SCMM: Calibrating Cross-modal Representations for Text-Based Person Search
Jing Liu, Donglai Wei, Yang Liu, Sipeng Zhang, Tong Yang, Wei Zhou, Weiping Ding, Victor C. M. Leung
TL;DR
TBPS requires bridging the semantic gap between images and natural language to locate visually similar individuals using text. The authors propose SCMM, a dual-encoder framework that adds sew calibration with adaptive margins for global cross-modal alignment and a cross-modal decoder-based masked caption modeling for fine-grained word-level correspondences. This combination achieves state-of-the-art Rank-1 performance on CUHK-PEDES (e.g., 73.81% with CLIP pretraining) and substantial gains on ICFG-PEDES and RSTPReID, validated through extensive ablations. The work offers a computationally efficient approach by discarding the decoder during inference while retaining rich cross-modal interaction during training.
Abstract
Text-Based Person Search (TBPS) aims to retrieve target person images from a large-scale gallery using natural language descriptions, posing fundamental challenges in cross-modal representation learning. Existing methods often struggle to bridge the semantic gap between heterogeneous modalities while capturing fine-grained correspondences essential for discriminating visually similar individuals.

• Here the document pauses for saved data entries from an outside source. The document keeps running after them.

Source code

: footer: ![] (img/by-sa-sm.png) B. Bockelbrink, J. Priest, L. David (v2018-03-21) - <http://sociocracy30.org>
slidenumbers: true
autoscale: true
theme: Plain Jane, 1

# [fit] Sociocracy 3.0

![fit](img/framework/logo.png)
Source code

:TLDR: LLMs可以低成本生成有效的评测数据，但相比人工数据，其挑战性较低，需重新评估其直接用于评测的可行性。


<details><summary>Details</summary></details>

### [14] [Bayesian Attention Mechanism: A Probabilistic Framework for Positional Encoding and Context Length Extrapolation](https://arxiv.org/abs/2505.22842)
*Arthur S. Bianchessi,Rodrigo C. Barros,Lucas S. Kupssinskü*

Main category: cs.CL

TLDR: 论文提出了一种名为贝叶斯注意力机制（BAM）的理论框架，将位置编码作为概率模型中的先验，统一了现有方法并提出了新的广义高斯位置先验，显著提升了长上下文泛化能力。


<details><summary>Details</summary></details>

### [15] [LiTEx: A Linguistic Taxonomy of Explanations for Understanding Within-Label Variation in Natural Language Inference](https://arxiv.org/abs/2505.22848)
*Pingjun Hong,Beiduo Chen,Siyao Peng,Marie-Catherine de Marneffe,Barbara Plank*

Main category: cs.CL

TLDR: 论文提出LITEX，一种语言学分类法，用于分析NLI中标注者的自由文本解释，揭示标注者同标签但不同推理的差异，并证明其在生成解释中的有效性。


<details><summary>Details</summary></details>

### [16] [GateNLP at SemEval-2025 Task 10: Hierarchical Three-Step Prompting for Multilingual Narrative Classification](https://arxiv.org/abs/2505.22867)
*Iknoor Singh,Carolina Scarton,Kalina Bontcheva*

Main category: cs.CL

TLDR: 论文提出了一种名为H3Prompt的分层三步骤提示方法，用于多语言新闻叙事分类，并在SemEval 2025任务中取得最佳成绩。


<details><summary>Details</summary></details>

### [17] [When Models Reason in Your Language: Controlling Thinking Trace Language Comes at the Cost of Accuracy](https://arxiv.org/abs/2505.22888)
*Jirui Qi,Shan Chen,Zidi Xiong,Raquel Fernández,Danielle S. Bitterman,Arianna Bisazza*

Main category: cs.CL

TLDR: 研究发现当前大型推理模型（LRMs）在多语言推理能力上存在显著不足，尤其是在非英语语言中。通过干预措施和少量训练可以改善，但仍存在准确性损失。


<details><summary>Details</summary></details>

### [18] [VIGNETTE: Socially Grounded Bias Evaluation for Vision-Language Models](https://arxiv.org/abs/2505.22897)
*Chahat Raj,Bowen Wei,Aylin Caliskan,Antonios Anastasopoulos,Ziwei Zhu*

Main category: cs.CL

To address these challenges, we propose Sew Calibration and Masked Modeling (SCMM), a unified framework that calibrates cross-modal representations through complementary learning mechanisms. Notably, SCMM introduces two novel components: a sew calibration loss that dynamically aligns image-text features using quality-guided adaptive margins based on textual information density, and a masked caption modeling loss that establishes fine-grained cross-modal correspondences through transformer-based masked prediction. Additionally, the sew calibration mechanism implements bidirectional constraints to effectively compress same-identity features in the shared embedding space, while the masked modeling component leverages a cross-modal decoder to learn word-level visual-textual relationships, enabling discrimination of subtle attribute differences. Our dual-encoder architecture achieves an effective balance between representation capability and computational efficiency by employing a training-only decoder design. Extensive experiments on CUHK-PEDES, ICFG-PEDES, and RSTPReID benchmarks demonstrate that SCMM achieves state-of-the-art performance with Rank1 accuracies of 73.81%, 64.25%, and 57.35%, respectively. Comprehensive ablation studies validate the effectiveness of each proposed component.